I am reminded of the great Spencer Tracy in his brilliant performance of an Allied tribunal judge, Dan Haywood, in "Judgment at Nuremberg" which centered on the trial of Nazi judges guilty of war crimes. Burt Lancaster plays Ernst Janning, a former German judge of some intellectual heft and moral compass before the rise of Nazism. He realizes his egregious crimes during the Nazi period sentencing the innocent to imprisonment and even death. He is seemingly the only former Nazi of conscience. He asks to see Spencer Tracy at the end of the film and says:
"The reason I asked you to come. Those people, those millions of people... I never knew it would come to that. YOU must believe it, YOU MUST believe it."

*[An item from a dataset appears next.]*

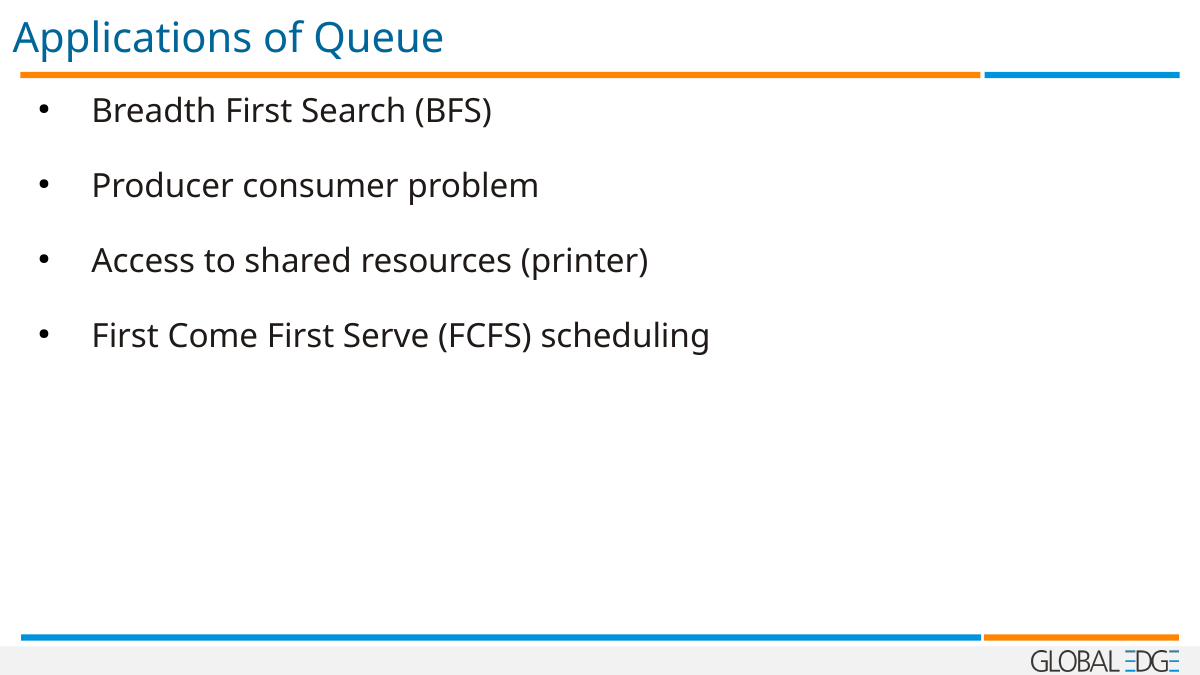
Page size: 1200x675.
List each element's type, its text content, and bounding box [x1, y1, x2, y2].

picture [1031, 650, 1179, 672]
list Breadth First Search (BFS) Producer consumer problem Access to shared resources (printer) First Come First Serve (FCFS) scheduling [20, 87, 1179, 628]
title Applications of Queue [12, 9, 1088, 63]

Judge Haywood says "It came to that the first time you sentenced a man to death you knew to be innocent."
The film speaks of conscience and of personal guilt. It speaks of one man's obligation to protest and refuse to commit inhumane acts of bigotry and monstrous acts of inhumanity. Nuremberg is not just applicable for that era but for all eras and man's duty not to commit unconscionable acts against the powerless in the name of the state.
The protesters at Trump rallies are doing just that and my heart is with them as they do a moral good and make judgment at Nuremberg and its lessons a lesson for all time for all men.